[What you need to do] Pull out the lines in the records from the one containing "city: Randolph" to the one containing "sub-region: Nomos Chanias", including both, and copy them without any change. Omit the pictures from your answer.

(Dataset entries)

────────────────

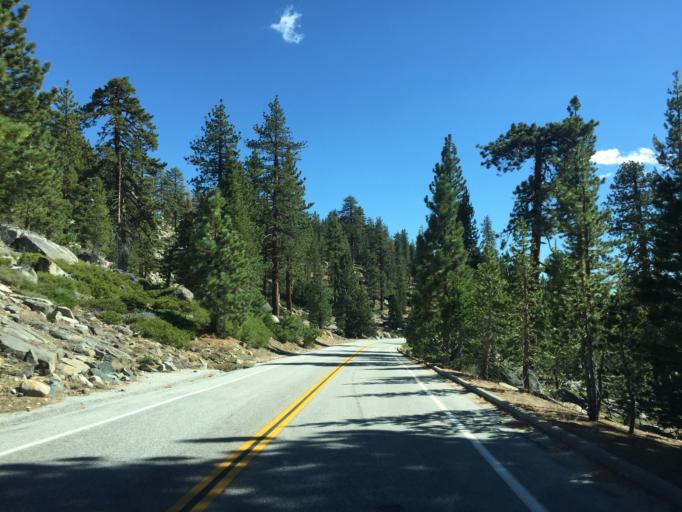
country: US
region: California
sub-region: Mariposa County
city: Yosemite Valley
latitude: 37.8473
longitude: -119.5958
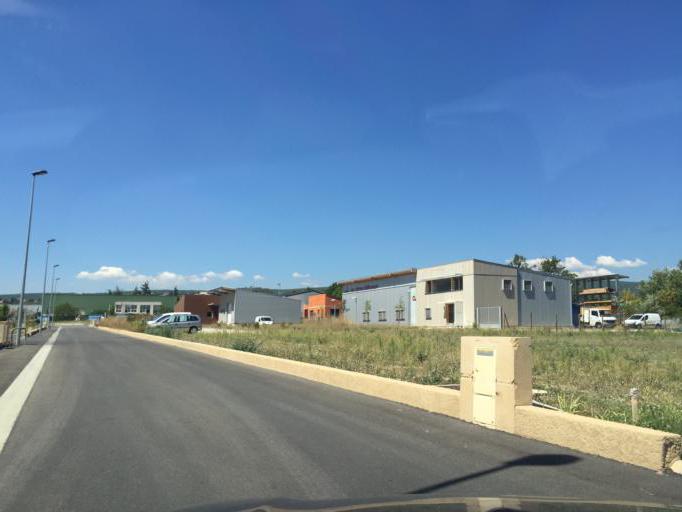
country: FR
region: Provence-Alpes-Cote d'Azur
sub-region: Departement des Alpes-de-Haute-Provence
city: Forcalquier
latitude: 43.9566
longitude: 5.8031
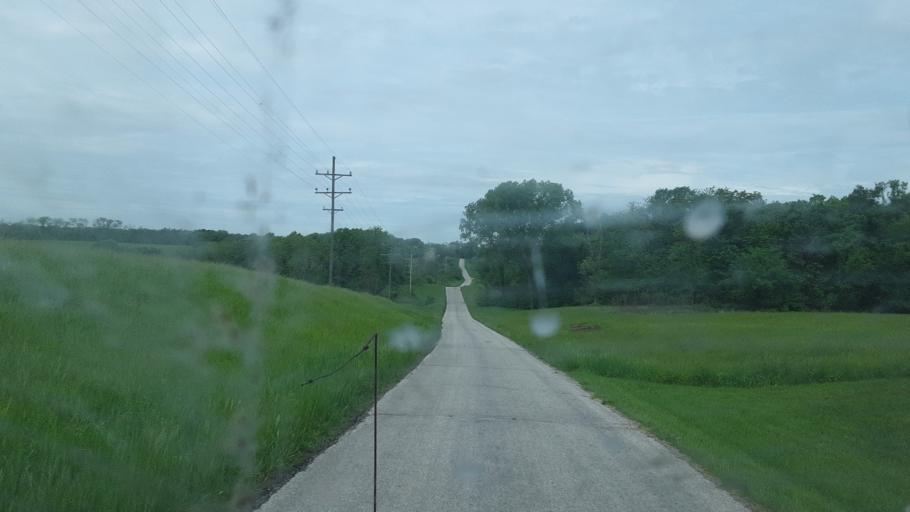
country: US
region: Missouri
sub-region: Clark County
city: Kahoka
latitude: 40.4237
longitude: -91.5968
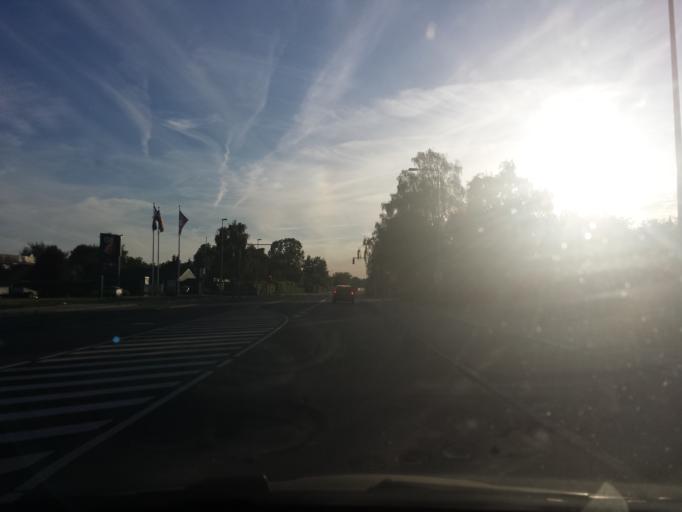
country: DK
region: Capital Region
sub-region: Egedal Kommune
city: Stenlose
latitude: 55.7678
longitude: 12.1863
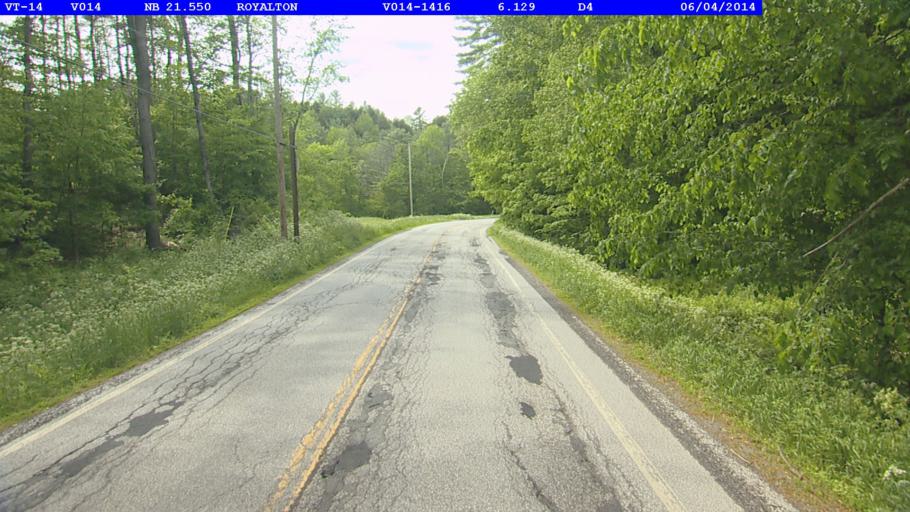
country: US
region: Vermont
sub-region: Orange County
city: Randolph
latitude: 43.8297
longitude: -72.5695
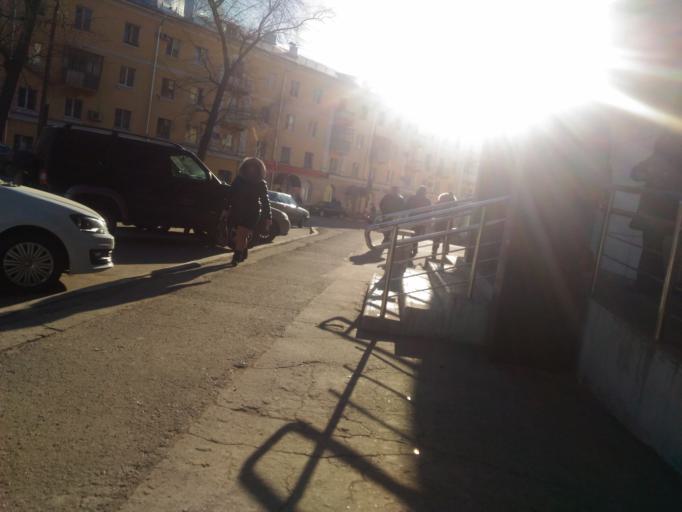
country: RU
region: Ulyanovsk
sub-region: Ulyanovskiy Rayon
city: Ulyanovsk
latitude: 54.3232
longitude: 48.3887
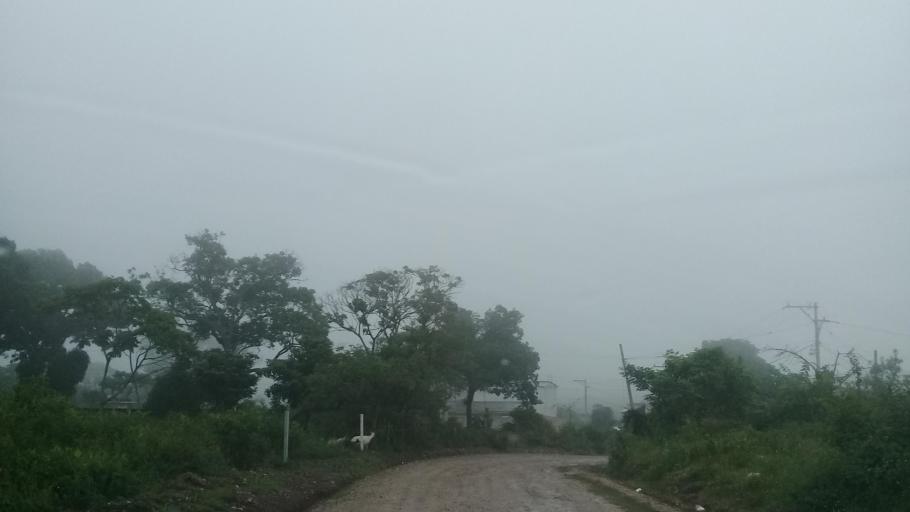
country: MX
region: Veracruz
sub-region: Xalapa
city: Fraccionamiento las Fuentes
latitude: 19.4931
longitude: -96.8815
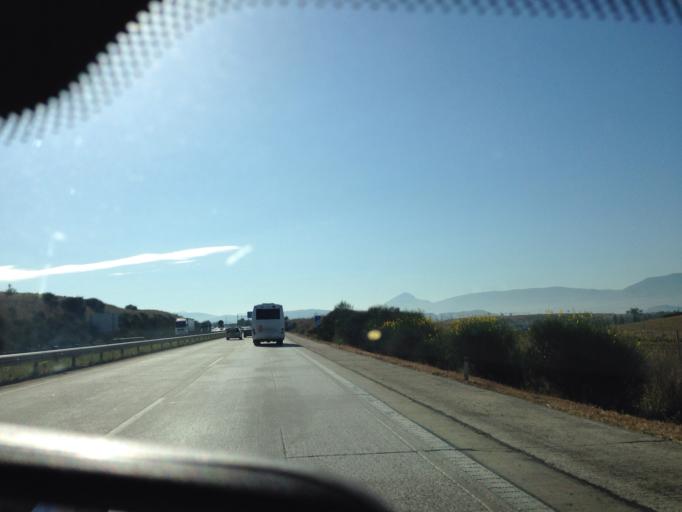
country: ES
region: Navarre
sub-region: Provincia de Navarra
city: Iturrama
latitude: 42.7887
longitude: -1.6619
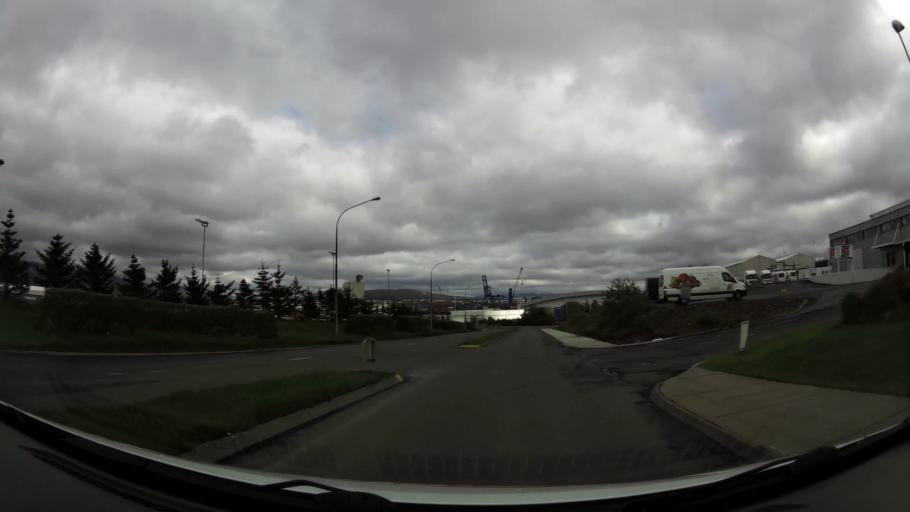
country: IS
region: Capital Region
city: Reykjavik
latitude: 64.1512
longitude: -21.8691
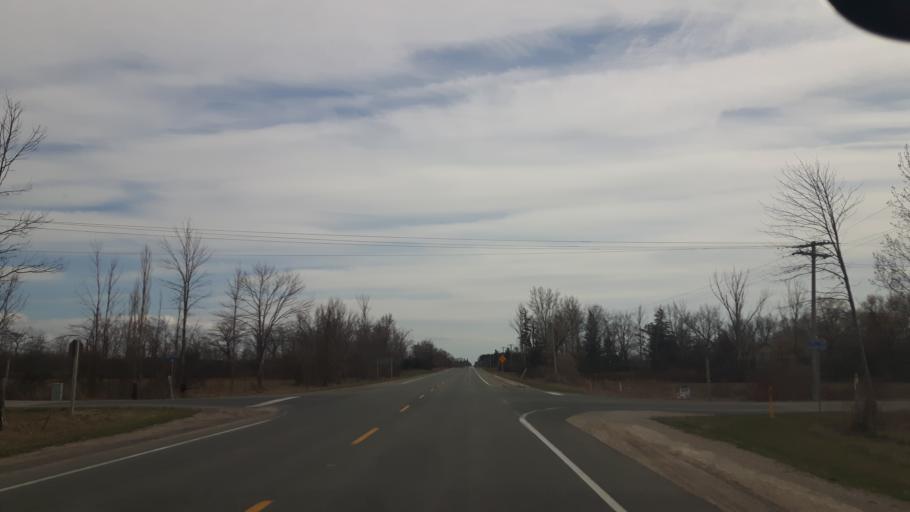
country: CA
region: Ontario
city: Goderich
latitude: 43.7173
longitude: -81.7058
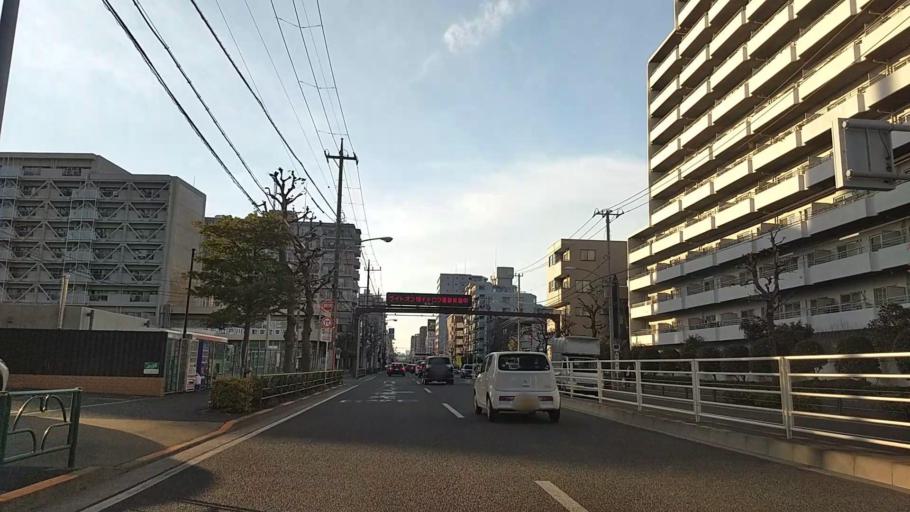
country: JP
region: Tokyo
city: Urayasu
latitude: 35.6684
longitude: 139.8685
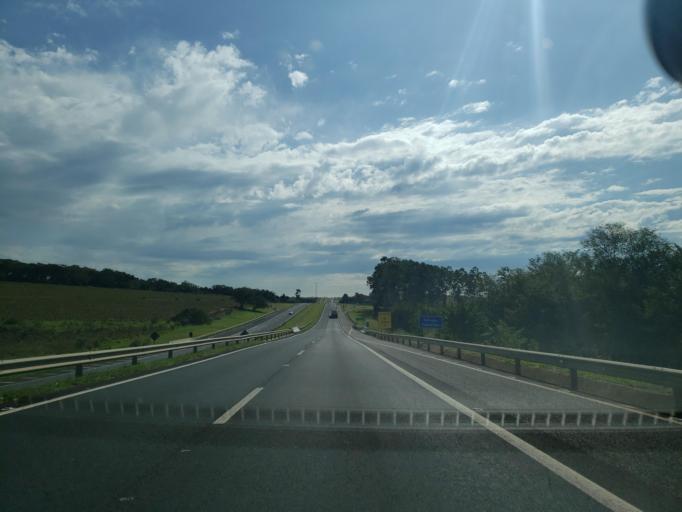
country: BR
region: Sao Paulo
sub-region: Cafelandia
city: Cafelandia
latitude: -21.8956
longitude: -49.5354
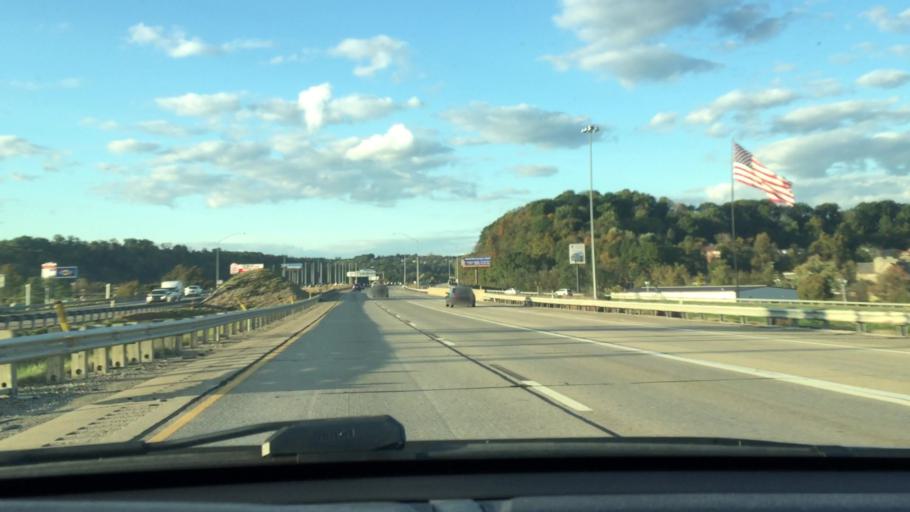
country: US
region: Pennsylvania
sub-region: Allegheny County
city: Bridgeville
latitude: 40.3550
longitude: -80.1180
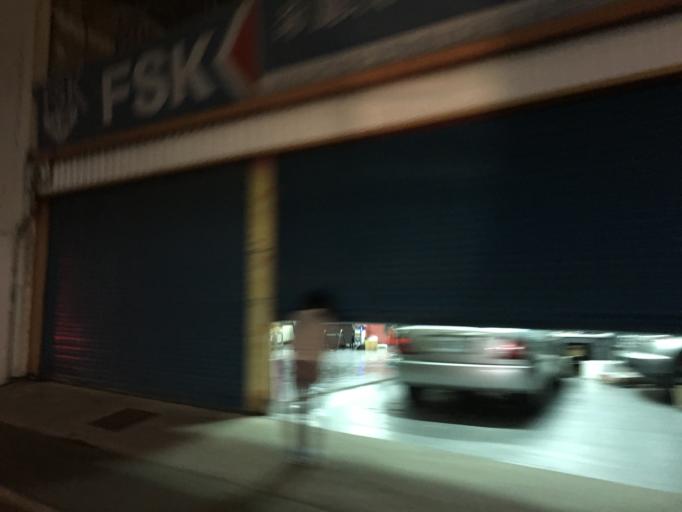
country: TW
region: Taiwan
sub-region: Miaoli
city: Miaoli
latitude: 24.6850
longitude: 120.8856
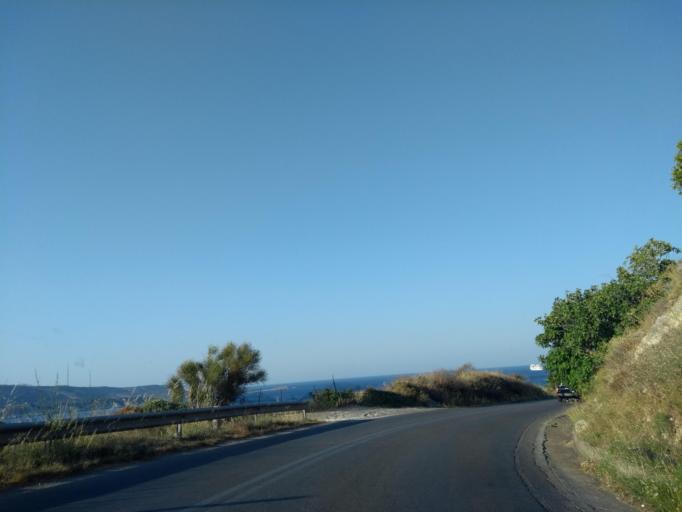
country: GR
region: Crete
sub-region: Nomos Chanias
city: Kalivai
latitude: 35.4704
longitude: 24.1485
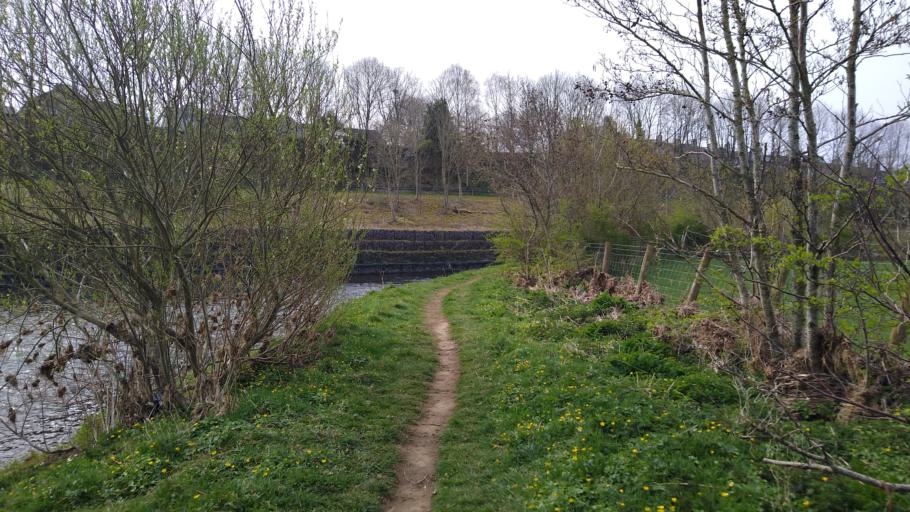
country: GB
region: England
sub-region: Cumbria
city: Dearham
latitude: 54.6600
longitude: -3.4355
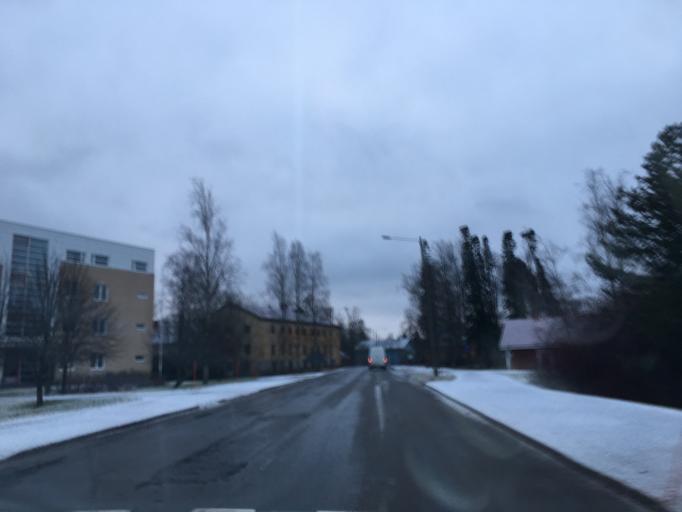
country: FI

────────────────

[Solved exercise]
city: Randolph
latitude: 43.8297
longitude: -72.5695
country: RU
region: Ulyanovsk
sub-region: Ulyanovskiy Rayon
city: Ulyanovsk
latitude: 54.3232
longitude: 48.3887
country: MX
region: Veracruz
sub-region: Xalapa
city: Fraccionamiento las Fuentes
latitude: 19.4931
longitude: -96.8815
country: ES
region: Navarre
sub-region: Provincia de Navarra
city: Iturrama
latitude: 42.7887
longitude: -1.6619
country: IS
region: Capital Region
city: Reykjavik
latitude: 64.1512
longitude: -21.8691
country: CA
region: Ontario
city: Goderich
latitude: 43.7173
longitude: -81.7058
country: JP
region: Tokyo
city: Urayasu
latitude: 35.6684
longitude: 139.8685
country: BR
region: Sao Paulo
sub-region: Cafelandia
city: Cafelandia
latitude: -21.8956
longitude: -49.5354
country: US
region: Pennsylvania
sub-region: Allegheny County
city: Bridgeville
latitude: 40.3550
longitude: -80.1180
country: TW
region: Taiwan
sub-region: Miaoli
city: Miaoli
latitude: 24.6850
longitude: 120.8856
country: GR
region: Crete
sub-region: Nomos Chanias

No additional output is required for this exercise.